文靜驚得後退兩步,她自然知道牆對麵正在做什麽,尷尬慌亂的連忙推開洗手間的門退了出來,她喘著粗氣越過人群往反方向而去,想要從後門離開,卻在路過又髒又亂的後廚時,看到喝多了癱軟在地上的女人被一輛停在她麵前的轎車拖進去絕塵而去。

文靜臉色發白,想要開口阻止卻什麽也說不出來,因為她看到酒吧後巷附件還停著幾輛類似的轎車,她曾聽說過有專門的“撿屍客”專門守在酒吧門口,就是為了等待喝多了的獨身女人,好把她們拖上車行不軌之事,有些女人第二天甚至都不知道到底發生了什麽。

想到這,她又一步步的摸著牆往回走,震耳欲聾的音樂聲讓她頭疼欲裂,深吸一口氣,她終於還是撥通了顧野的電話:“可以來接我一下嗎.....我在林海酒吧......”

“團建結束了而?”顧野很快接起了電話。

電話那頭傳來了熟悉到讓她眼眶發燙的聲音,她瘋狂跳動的心突然就安定下來,緊緊攥著手機,小聲道:“我有點喝多了,我們經理不放人,我和他說我有男朋友他不相信.....你能不能來接我一下。”

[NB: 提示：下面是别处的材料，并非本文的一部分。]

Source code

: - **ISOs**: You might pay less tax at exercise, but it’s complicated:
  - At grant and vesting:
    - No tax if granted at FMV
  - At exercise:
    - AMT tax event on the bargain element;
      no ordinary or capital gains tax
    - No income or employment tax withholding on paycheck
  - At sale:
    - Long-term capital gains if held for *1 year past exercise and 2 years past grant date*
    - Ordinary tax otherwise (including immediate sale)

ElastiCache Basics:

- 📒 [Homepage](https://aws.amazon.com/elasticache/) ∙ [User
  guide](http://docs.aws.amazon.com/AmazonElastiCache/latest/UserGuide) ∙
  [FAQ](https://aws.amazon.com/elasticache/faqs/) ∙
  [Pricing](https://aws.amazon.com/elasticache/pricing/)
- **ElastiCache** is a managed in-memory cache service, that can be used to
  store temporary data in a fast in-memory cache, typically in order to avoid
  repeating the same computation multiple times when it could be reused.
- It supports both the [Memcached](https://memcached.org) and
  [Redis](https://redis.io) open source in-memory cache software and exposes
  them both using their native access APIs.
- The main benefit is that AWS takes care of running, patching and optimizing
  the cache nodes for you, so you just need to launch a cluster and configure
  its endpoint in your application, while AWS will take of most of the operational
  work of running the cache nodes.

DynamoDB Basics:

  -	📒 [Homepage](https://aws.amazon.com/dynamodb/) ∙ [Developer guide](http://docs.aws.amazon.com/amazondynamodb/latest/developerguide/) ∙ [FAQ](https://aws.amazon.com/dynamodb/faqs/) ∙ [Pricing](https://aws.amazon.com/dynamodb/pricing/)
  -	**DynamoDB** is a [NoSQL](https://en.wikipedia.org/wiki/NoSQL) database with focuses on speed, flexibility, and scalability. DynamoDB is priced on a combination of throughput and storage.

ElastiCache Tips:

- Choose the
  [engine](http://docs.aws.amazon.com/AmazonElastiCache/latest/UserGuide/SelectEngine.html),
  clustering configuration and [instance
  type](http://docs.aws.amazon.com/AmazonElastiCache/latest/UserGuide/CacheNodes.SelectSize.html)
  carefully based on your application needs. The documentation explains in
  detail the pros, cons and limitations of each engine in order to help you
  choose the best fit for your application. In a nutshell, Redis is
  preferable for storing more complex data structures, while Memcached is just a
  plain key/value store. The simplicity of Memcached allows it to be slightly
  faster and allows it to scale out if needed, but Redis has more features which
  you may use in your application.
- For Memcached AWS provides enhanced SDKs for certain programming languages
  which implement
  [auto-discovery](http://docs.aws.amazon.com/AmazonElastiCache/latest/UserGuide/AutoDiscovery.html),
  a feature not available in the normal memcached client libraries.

“拿好手機,我馬上就到。”雖然隻有三四句話,但顧野立刻就反應過來文靜的處境,他說完立刻掛了電話,文靜好似能聽到他關門的聲音。

文靜閉了閉眼,她靠在牆上,想就在這裏等著顧野,如果現在回卡座,不知道會發生什麽,但她不惹事,不代表事不來惹她,等她再睜開眼的時候,就看到雷濤正順著人流往她的方向走來。

“你來做什麽?”文靜警惕的看著雷濤,大聲問道。

“你跟我乖乖回去,不要以為榜上大款了就有資格和我嗆聲,在酒吧裏我又不會真把你怎麽樣。”雷濤伸手去拽文靜,拖著她就往卡座上走,從內心裏來說,他也並沒有真的要在今天把文靜怎麽樣,可這些手下都看著他,也知道他今晚要和文靜進一步“溝通”,如果那些手下回來,看到自己沒搞定文靜,麵子肯定要丟光了,雷濤是最要麵子的一個人,哪裏肯成為這些手下的笑話,不管是不是強迫,他今天一定要把文靜收拾明白了。

“哎!怎麽回事啊!”後廚削著水果的工作人員瞅著外麵的情形高聲問了一嘴。

“女朋友喝多了,我帶她回去。”雷濤這次長了記性,對對方解釋了一句,更加用力的拖著文靜往回走。